Company representatives remained tightlipped about the number of air vehicles built, but underlined the number was “not just one or two”. The number seems likely to be between four and six, and the likelihood of the Orion system soon being deployed to Syria for testing in combat conditions should not be ruled out.
Presenting the Orion at MAKS 2017, Kronshtadt Group’s CEO Armen Isaakyan said the project is ready for series production. He also announced an agreement signed with Rosoboronexport for marketing Orion overseas, saying: “We hope to win a significant portion of the world’s heavy UAV market.”
Likely regions for export include Russia’s traditional customers in Southeast Asia, Latin America, the Middle East and North Africa.
Armen Isaakyan said that work on the Orion commenced in 2011 and currently represents the company’s strategic direction.

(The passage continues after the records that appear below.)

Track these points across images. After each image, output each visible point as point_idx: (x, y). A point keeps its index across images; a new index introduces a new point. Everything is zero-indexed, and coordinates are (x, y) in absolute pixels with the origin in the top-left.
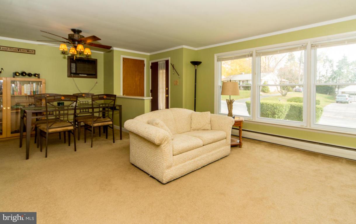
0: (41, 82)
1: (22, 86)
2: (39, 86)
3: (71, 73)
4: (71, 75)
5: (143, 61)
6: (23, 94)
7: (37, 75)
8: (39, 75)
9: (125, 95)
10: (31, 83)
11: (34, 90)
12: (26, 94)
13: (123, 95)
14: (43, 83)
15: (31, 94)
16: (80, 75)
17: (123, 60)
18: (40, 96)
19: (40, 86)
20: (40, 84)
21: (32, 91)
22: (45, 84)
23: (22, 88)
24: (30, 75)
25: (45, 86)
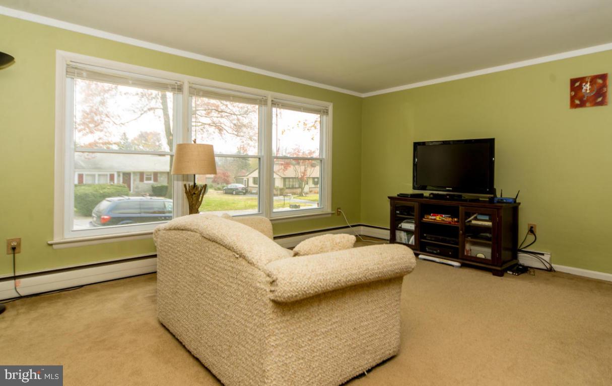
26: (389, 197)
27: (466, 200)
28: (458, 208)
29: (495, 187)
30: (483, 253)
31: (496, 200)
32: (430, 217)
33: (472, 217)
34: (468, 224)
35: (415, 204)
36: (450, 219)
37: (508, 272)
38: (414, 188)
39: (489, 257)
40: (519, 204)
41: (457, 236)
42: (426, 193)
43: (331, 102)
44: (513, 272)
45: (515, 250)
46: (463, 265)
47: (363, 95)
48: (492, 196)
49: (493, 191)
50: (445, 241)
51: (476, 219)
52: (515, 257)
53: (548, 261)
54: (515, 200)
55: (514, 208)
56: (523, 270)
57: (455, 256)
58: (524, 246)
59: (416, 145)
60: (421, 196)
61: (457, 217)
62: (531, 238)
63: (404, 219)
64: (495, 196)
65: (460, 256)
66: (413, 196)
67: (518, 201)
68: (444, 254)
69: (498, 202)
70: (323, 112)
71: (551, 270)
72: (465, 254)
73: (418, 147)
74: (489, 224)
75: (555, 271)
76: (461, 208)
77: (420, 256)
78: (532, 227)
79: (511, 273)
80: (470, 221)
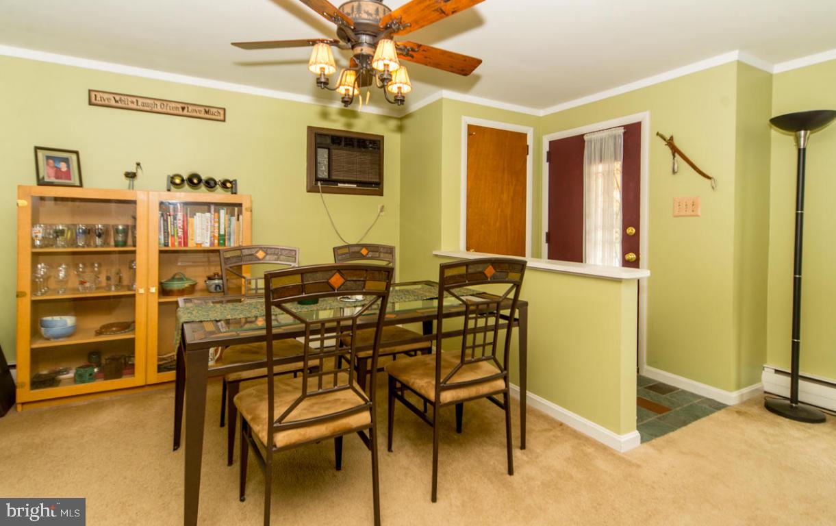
0: (240, 205)
1: (190, 219)
2: (234, 219)
3: (317, 180)
4: (316, 184)
5: (523, 136)
6: (191, 245)
7: (229, 185)
8: (233, 183)
9: (472, 250)
10: (212, 208)
11: (222, 232)
12: (201, 244)
13: (468, 249)
14: (246, 209)
15: (212, 244)
16: (340, 185)
17: (470, 134)
18: (238, 253)
19: (238, 220)
20: (236, 213)
21: (217, 235)
22: (251, 211)
23: (190, 225)
24: (210, 184)
25: (251, 216)
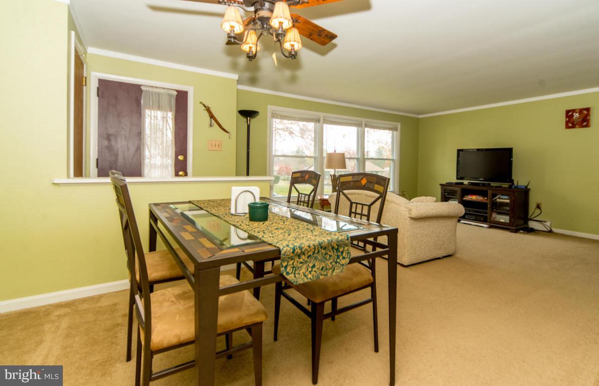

He added: “We are focused on unmanned systems and will invest in their continued development”. Last year, Kronshtadt became part of an industry-financial group called AFK Sistema. The new owners invested considerable resources and the pace of work on further projects has accelerated significantly.
According to Nikolai Dolzhenkov, the experience gathered during development work on the Orion and the technologies mastered will enable the company to undertake development of much larger UAVs for a broader range of missions. “Our objective is to become a market leader in large UAVs,” he said.
Within the next three years, Orion 2, a UAV with a 5,000kg take-off weight will follow, and within ten years the company expects to have developed an even larger vertical take-off UAV called the Fregat. The solution to this concept is implementing two high-load rotating propfans, and if achieved, will give the air vehicle a unique capability, but also presents the project’s greatest technical challenge.
Russia’s Ministry of Defence has already ordered the 5,000kg class Altair UAV from OKB Simonov of Kazan. The Altair programme has been in flight test since July 2016 and is reportedly facing difficulties. Orion 2 is destined to be Kronshtadt’s challenger to the Altair.